Most of the contributors accept Lewis’s definition. Tim Winter, however, refers to three contemporary Muslim “role-models for millions”: Fethullah Gülen, named by the journal Prospect in 2008 as the “world’s leading public intellectual”; the Indonesian Abdurrahman Wahid (d. 2009); and Abdus Sattar Edi (sometimes called “Pakistan’s Mother Teresa”). None of them are “conventionally ‘sensible.’” “They have been risk-taking, boundary-breaking heroes of faith.” Winter adds, “Moses tapping the Red Sea with his staff, Jesus choosing the road to Jerusalem, Muhammad accepting persecution” were hardly sensible. Saints and mystics were often “strangers in a strange land.”

Keith Ward challenges the widespread stereotype that “atheism is reasonable whereas religious faith is unreasonable.” Most major European philosophers have believed in God for rational reasons and have held that reason is trustworthy.
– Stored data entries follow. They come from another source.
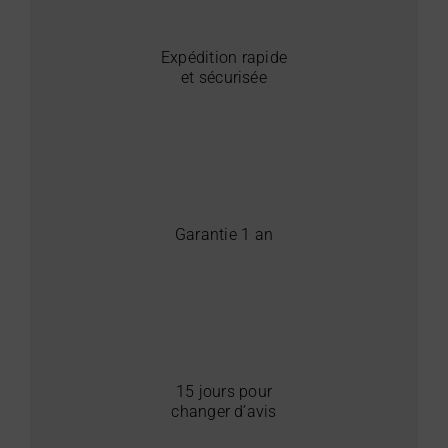
Expédition rapide
et sécurisée
Garantie 1 an
15 jours pour
changer d’avis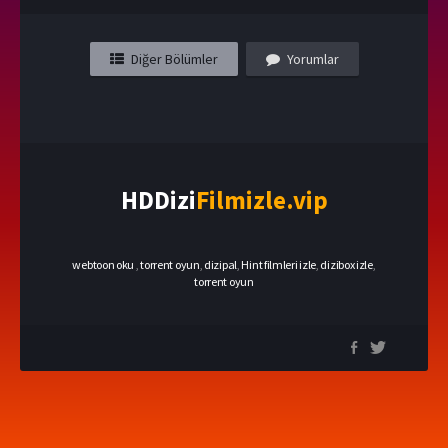
Diğer Bölümler
Yorumlar
HDDizi
Filmizle.vip
webtoon oku
,
torrent oyun
,
dizipal
,
Hint filmleri izle
,
dizibox izle
,
torrent oyun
Many decisions are based on good evidence rather than absolute certainty. A broader and more supple definition of reasonable belief is needed. “It is not helpful to think of ‘reason’ as a faculty which tells us truths . . . Reasonableness is more a matter of the way in which we hold our beliefs rather than a way of deciding which beliefs are true.” Ward then gives reasonable (but not entirely orthodox) explanations of central Christian beliefs in Incarnation, the Trinity, and Atonement.

To the charge that religion encourages extremism, Michael Lerner, a Progressive rabbi who is editor of Tikkun Magazine, gives a strong defense of “A sensible Judaism of Love,” which he contrasts with “Settler Judaism,” a theology of domination. He warns of Israel’s becoming an idol or “a holy body” instead of being “‘a body of faith’ whose task as a kingdom of priests is to make a habitation for the divine presence.” His chapter—like Dawoud el-Alami’s “Reclaiming Jihad” or Dharmachari Subhuti’s “Is Buddhism Sensible?”—highlights the fact that the struggle for sensible religion is often a struggle against fellow believers rather than nonbelievers, which carries with it the assumption that we are sensible and they are not. Likewise, some chapters suggest [End Page 349] that women were oppressed in faith communities because men ignored their religion’s original teaching.

I was particularly interested by Anantanand Rambachan’s nine-point summary of the social implications of Advaita Hinduism. “Seeing oneself in all, and freedom from greed are powerful sources of motivation for devoting our energies to the service of others.” They encourage “a deep sense of human community that transcends all boundaries.” All the essays serve this noble purpose.

At one dialogue meeting someone asked, “Would you die for your religion?” Thankfully, no one would kill for sensible religion, but would one be prepared to be killed for it? Was Bonhoeffer sensible?

Marcus Braybrooke
World Congress of Faiths, London, U.K.